To give a tangible example, when we use machine learning in an online payment for assessing whether a particular transaction may be fraudulent we may look at characteristics of the transaction and compare them with known attributes of fraudulent transactions, things like time of day, amount, credit card supplier, customer name, how familiar the customer is to this provider, whether the transaction is an outlier compared to usual customer behaviour… and so on. The machine learning can return us a score, say 90% probability that a transaction is fraudulent. And we may, to protect our platform from financial loss, decline all transactions where the probability of fraud is thought to be above 90%.
This does not mean, and must not be taken to mean, the transaction has been proven by technology to be fraudulent. At a certainty of 90% (if the probability is accurate), for every 90 fraudulent transactions prevented by such a system, 10 legitimate transactions would be blocked from completing. This also means fraud is not proved beyond a reasonable doubt, this evidence should not be used to take the customer and deprive them of their freedom for the crime of fraud. It would be an error in criminal law to conclude that the machine says it’s 90% likely the suspect is a criminal, therefore they must be guilty.
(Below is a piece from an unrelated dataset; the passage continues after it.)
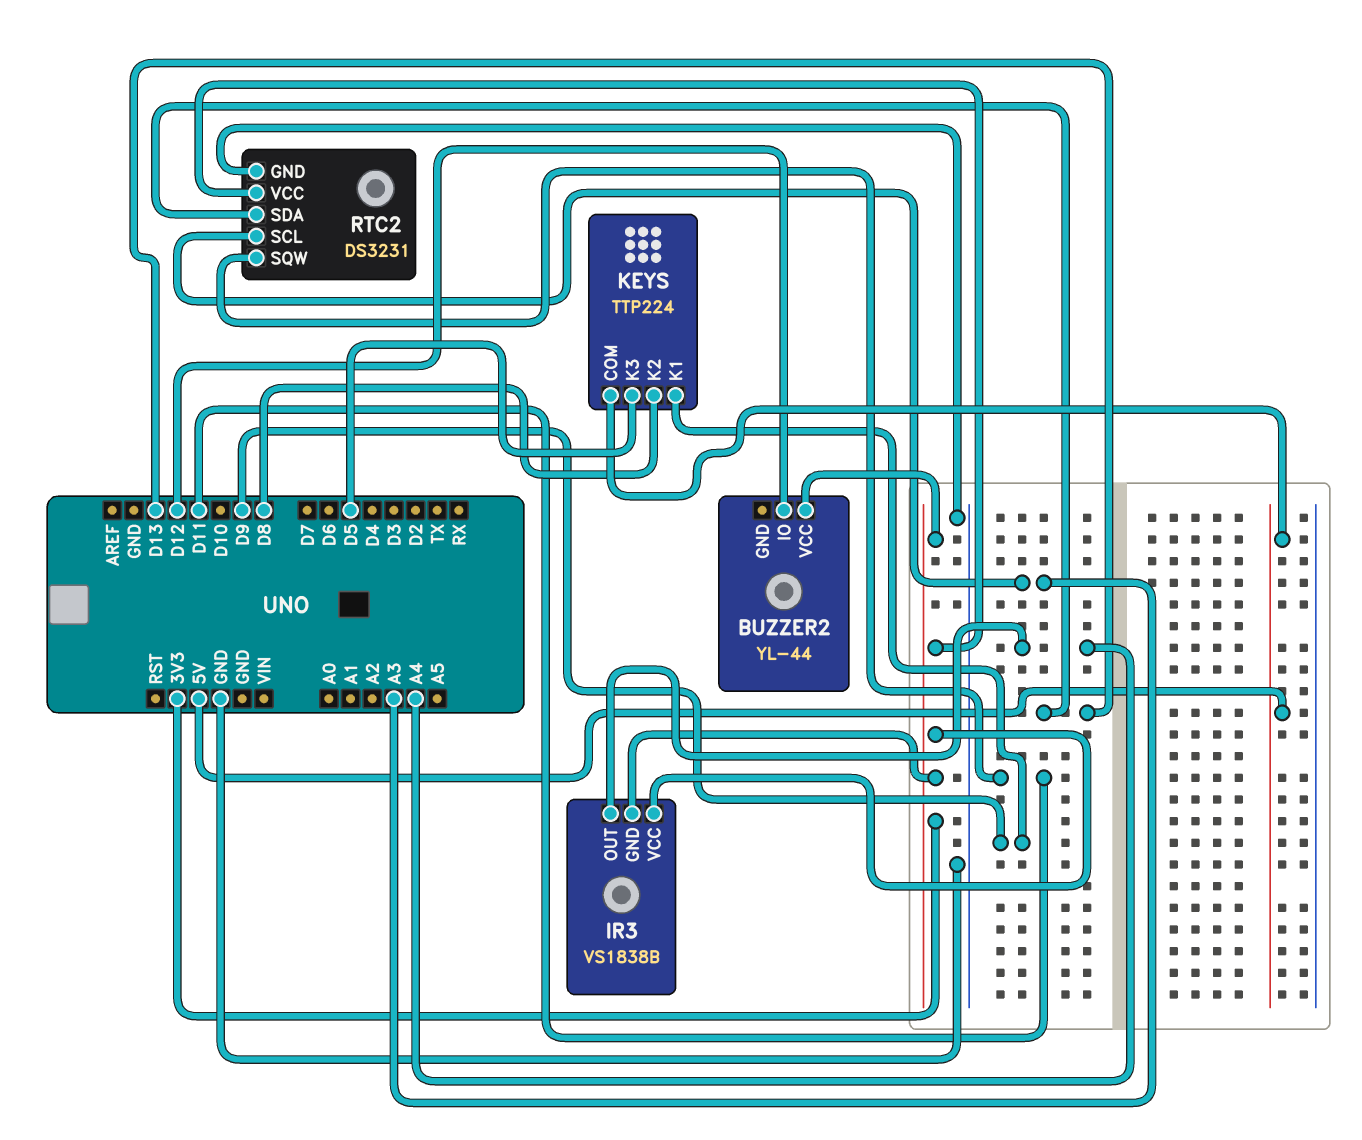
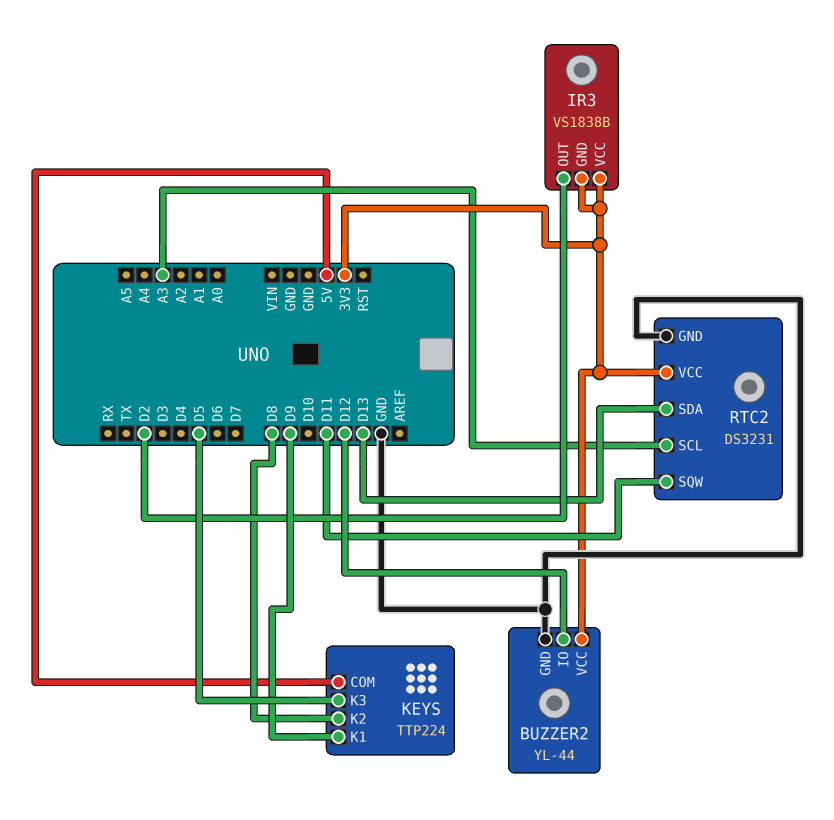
BUZZER2 pin GND: none -> GND
IR3 pin OUT: A4 -> D2

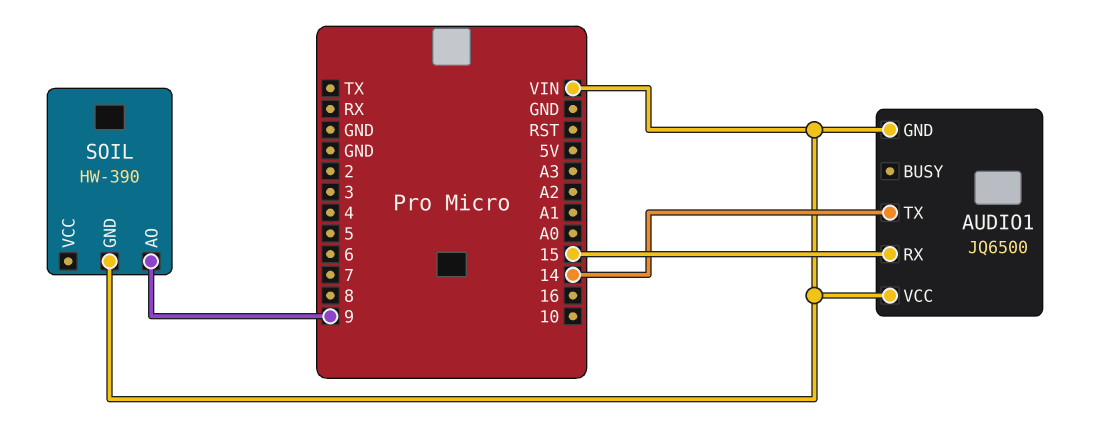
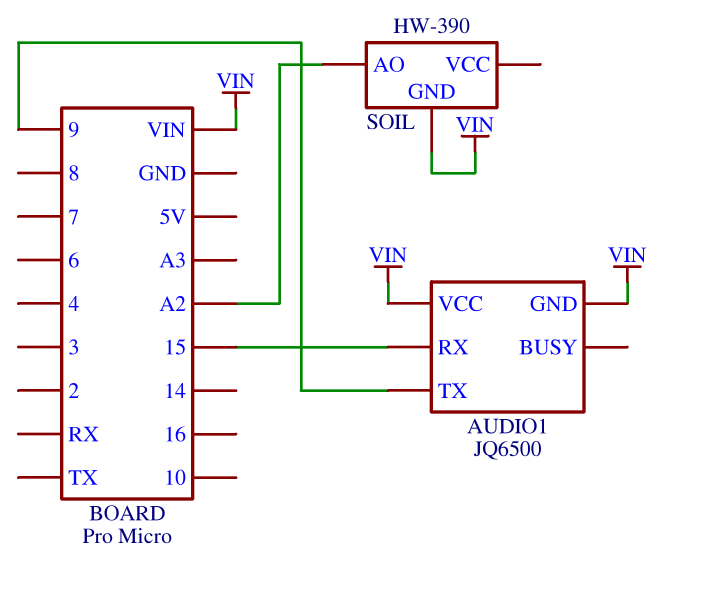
AUDIO1 pin TX: 14 -> 9
SOIL pin AO: 9 -> A2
The technology cannot prove the case. Building a proper legal case still requires proper police work, piecing together the evidence and considering the negative case, that no crime was attempted by the suspected person at all. This should result in proper caution about how such technologies can and should be used in criminal investigations. They are not the answer machines, they can be supportive technologies guiding where to spend time and resources to build a case or find a suspect or person of interest.
In the case of using the technology for the Whitechapel Murders, it would be necessary to collect more information from an outcome, putting proper boots on the ground in Whitechapel, proving motive, means and opportunity. Making an arrest, interviewing the suspect… It’s all obviously too late to do that work.
Without the accompanying boots on the ground, the technology can only ever be advisory. At absolute best when applied to the Ripper case, it can provide interesting hints at possibilities but at worst, powerful tools for assisting live investigations is perhaps wasted on little more than an entertainment, a sensationalist media parlour game.
You seem determined to treat eyewitness testimony as though it is hard data, going so far as to suggest that if it is inaccurate the eyewitness may be subject to perjury charges. The standard for perjury is, thankfully much higher than this. Study after study has shown that recall and memory can be inaccurate and influenced. I can point you to multiple examples of H Division’s treatment of eyewitnesses in the late 19th and early 20th century not being up to the 21st century professional standard, they were at heightened risk of influencing witnesses compared to modern police.
A widely remarked upon stat from the Innocence Project says that “Eyewitness misidentification is the single greatest cause of wrongful convictions nationwide [in the USA], playing a role in 72% of convictions overturned through DNA testing”. In the UK, a man was convicted after being identified by 4 eyewitnesses and was later proved to be innocent. Source: https://www5.open.ac.uk/research-cen...ness-testimony
None of the eyewitnesses in these cases seem to have intended to mislead, they were in error and so were not guilty of perjury.
Betteridge's Law of Headlines often works for forum thread titles. So, I say ‘No’ and I am quite certain that ‘No’ is the correct answer. Count yourself lucky I do not answer ‘LOL, NO!’.